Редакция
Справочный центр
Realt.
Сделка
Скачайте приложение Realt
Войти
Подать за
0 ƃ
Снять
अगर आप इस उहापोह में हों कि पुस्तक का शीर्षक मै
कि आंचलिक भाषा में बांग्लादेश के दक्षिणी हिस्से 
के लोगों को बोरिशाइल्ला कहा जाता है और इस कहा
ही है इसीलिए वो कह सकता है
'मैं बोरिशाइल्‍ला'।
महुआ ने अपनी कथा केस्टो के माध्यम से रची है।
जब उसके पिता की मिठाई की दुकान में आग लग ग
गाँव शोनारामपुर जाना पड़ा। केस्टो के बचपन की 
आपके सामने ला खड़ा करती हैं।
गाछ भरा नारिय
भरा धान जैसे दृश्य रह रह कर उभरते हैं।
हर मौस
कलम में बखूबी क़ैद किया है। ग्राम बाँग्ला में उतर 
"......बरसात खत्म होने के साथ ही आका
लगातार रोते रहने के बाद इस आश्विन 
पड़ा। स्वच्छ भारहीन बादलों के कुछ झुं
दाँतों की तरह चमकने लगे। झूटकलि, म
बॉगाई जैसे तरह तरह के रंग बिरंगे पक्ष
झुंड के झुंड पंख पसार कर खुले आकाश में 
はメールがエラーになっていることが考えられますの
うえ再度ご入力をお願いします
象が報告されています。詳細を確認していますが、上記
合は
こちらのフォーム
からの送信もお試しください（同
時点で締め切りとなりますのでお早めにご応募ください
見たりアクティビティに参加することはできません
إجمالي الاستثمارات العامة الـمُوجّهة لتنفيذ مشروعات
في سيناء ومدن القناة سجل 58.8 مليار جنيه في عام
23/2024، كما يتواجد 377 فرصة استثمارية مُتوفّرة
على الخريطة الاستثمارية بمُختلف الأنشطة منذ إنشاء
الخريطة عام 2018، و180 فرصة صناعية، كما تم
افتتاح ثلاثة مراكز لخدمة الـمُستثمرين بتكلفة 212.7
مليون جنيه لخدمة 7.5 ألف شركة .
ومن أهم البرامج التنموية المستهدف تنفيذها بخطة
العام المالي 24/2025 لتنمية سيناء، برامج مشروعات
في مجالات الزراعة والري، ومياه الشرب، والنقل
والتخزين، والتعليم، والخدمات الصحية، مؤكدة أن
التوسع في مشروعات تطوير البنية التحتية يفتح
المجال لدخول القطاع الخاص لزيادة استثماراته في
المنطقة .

§

• [PROBLEM REQUIREMENTS]
Rewrite all the lines above, replacing "Снять" with "Купить" and leaving everything else unchanged.

• [RESULT OF THE TASK]
Редакция
Справочный центр
Realt.
Сделка
Скачайте приложение Realt
Войти
Подать за
0 ƃ
Купить
अगर आप इस उहापोह में हों कि पुस्तक का शीर्षक मै
कि आंचलिक भाषा में बांग्लादेश के दक्षिणी हिस्से 
के लोगों को बोरिशाइल्ला कहा जाता है और इस कहा
ही है इसीलिए वो कह सकता है
'मैं बोरिशाइल्‍ला'।
महुआ ने अपनी कथा केस्टो के माध्यम से रची है।
जब उसके पिता की मिठाई की दुकान में आग लग ग
गाँव शोनारामपुर जाना पड़ा। केस्टो के बचपन की 
आपके सामने ला खड़ा करती हैं।
गाछ भरा नारिय
भरा धान जैसे दृश्य रह रह कर उभरते हैं।
हर मौस
कलम में बखूबी क़ैद किया है। ग्राम बाँग्ला में उतर 
"......बरसात खत्म होने के साथ ही आका
लगातार रोते रहने के बाद इस आश्विन 
पड़ा। स्वच्छ भारहीन बादलों के कुछ झुं
दाँतों की तरह चमकने लगे। झूटकलि, म
बॉगाई जैसे तरह तरह के रंग बिरंगे पक्ष
झुंड के झुंड पंख पसार कर खुले आकाश में 
はメールがエラーになっていることが考えられますの
うえ再度ご入力をお願いします
象が報告されています。詳細を確認していますが、上記
合は
こちらのフォーム
からの送信もお試しください（同
時点で締め切りとなりますのでお早めにご応募ください
見たりアクティビティに参加することはできません
إجمالي الاستثمارات العامة الـمُوجّهة لتنفيذ مشروعات
في سيناء ومدن القناة سجل 58.8 مليار جنيه في عام
23/2024، كما يتواجد 377 فرصة استثمارية مُتوفّرة
على الخريطة الاستثمارية بمُختلف الأنشطة منذ إنشاء
الخريطة عام 2018، و180 فرصة صناعية، كما تم
افتتاح ثلاثة مراكز لخدمة الـمُستثمرين بتكلفة 212.7
مليون جنيه لخدمة 7.5 ألف شركة .
ومن أهم البرامج التنموية المستهدف تنفيذها بخطة
العام المالي 24/2025 لتنمية سيناء، برامج مشروعات
في مجالات الزراعة والري، ومياه الشرب، والنقل
والتخزين، والتعليم، والخدمات الصحية، مؤكدة أن
التوسع في مشروعات تطوير البنية التحتية يفتح
المجال لدخول القطاع الخاص لزيادة استثماراته في
المنطقة .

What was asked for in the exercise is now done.